The Syrian army and allied troops on Monday laid siege to the rebel-held enclave in Deraa and were poised to gain complete control of the city where the uprising against President Bashar’s Assad rule first erupted, rebels said.
Abu Shaima, a spokesman for the opposition in the southern Syrian city, said several thousand people were now encircled after the army pushed into a main base west of the city without a fight before a formal evacuation of rebels opposed to a Russian-brokered surrender deal.
“The army and its militias have besieged Deraa completely,” the rebel spokesman told Reuters.
A deal was reached on Friday between Russian officers and rebel representatives that surrendered Deraa city along with other towns in the southern province that borders Jordan in another victory for Assad and his Russian and Iranian allies.
Opposition fighters not ready to make peace with the army must first be allowed to evacuate to opposition-held areas in northern Syria before the hand over of weapons and the return of state sovereignty.
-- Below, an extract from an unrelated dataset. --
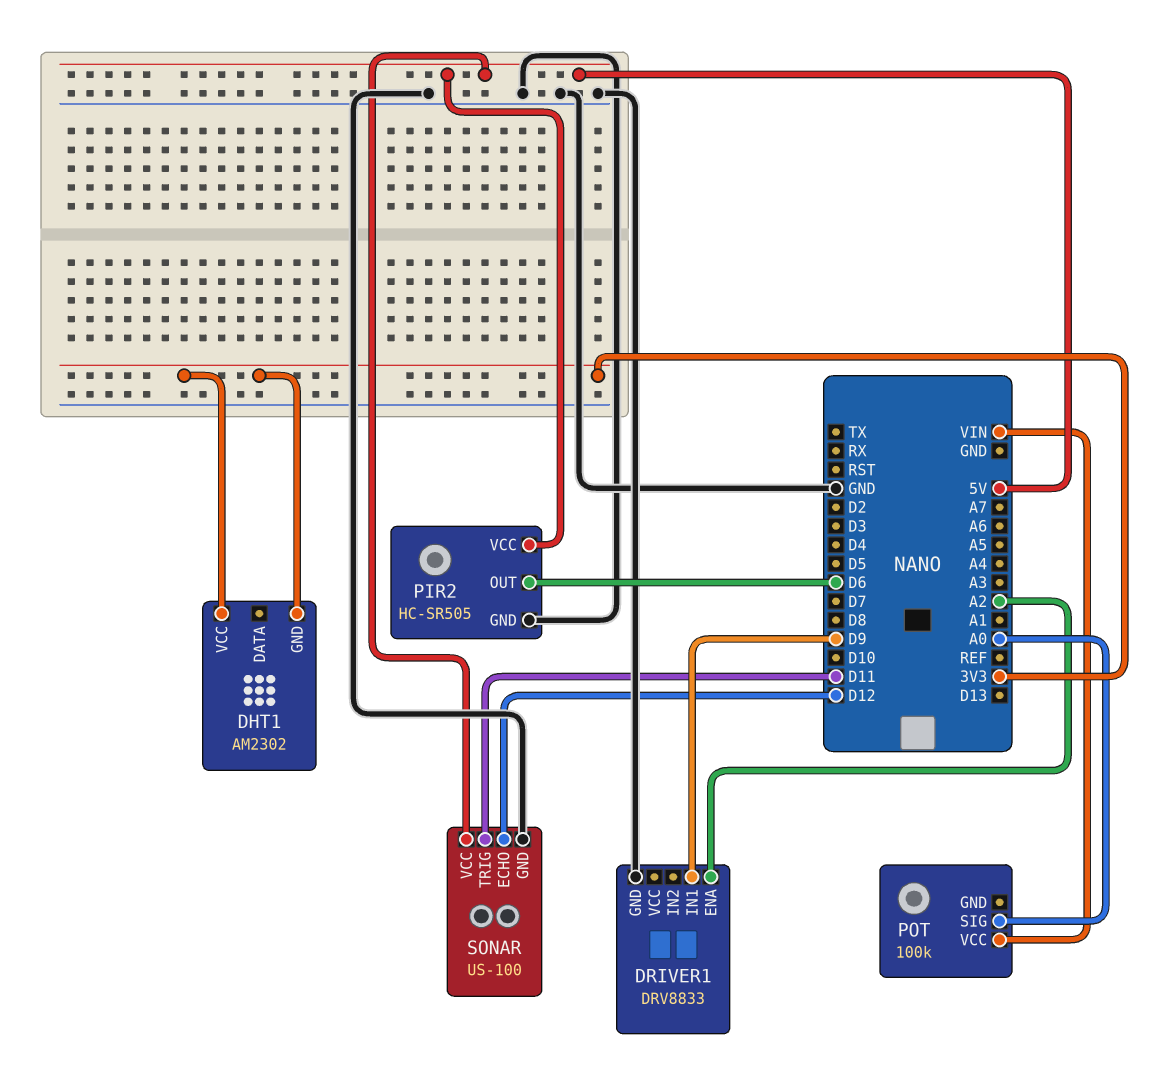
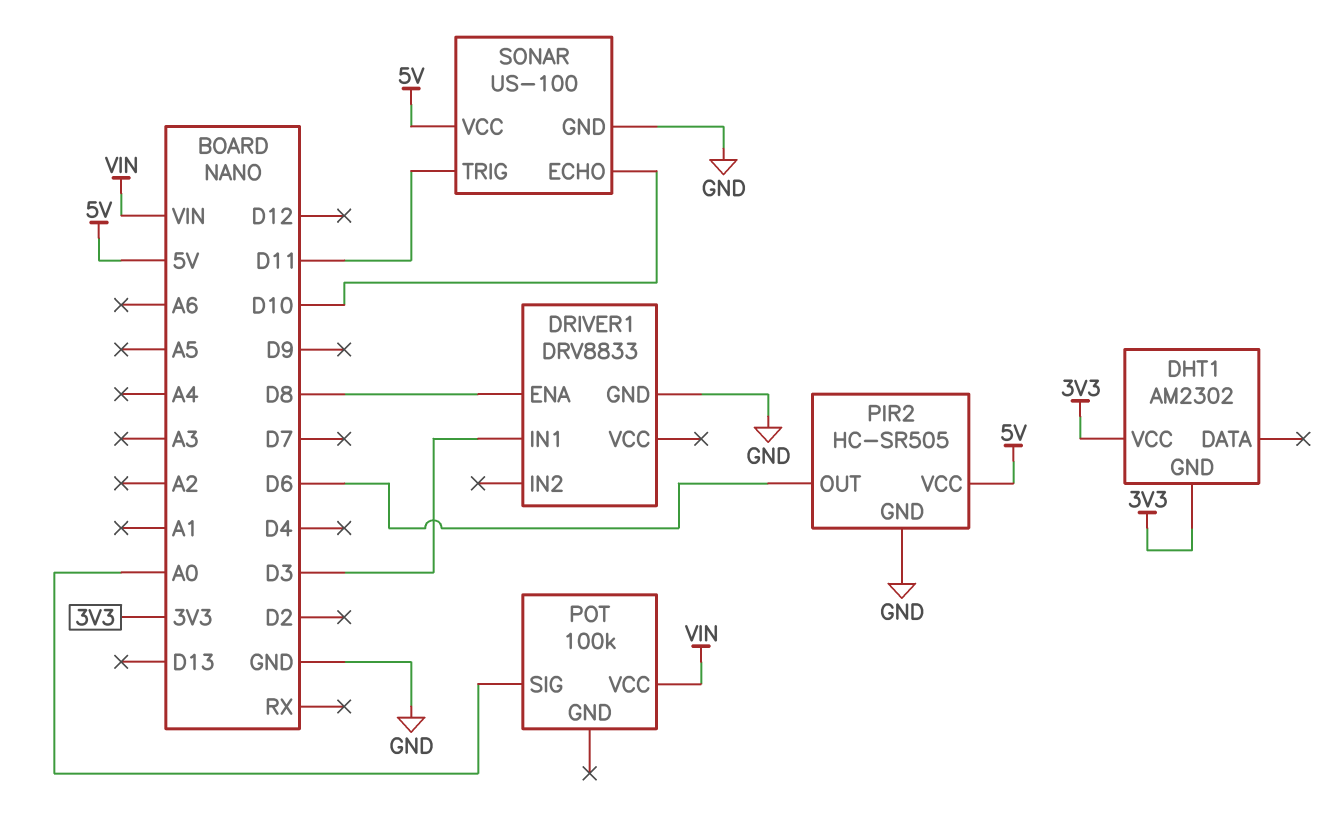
DRIVER1 pin ENA: A2 -> D8
DRIVER1 pin IN1: D9 -> D3
SONAR pin ECHO: D12 -> D10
The rebels say the deal also does not allow the army to move into their bastions and allows for setting up local forces from ex-rebels under the oversight of Russian military police.
“There is a lot of fear about the unknown fate and we do not trust the Russians or regime,” Shaima added.
In other parts of the deal, Free Syrian Army (FSA) rebels who once received Western support continued to hand over border posts along the frontier with Jordan, east of Deraa province, that it had been in control of since the early days of the conflict.
The army and its militias won a strategic victory after they captured Nassib crossing, the vital trade route that insurgents held for three years.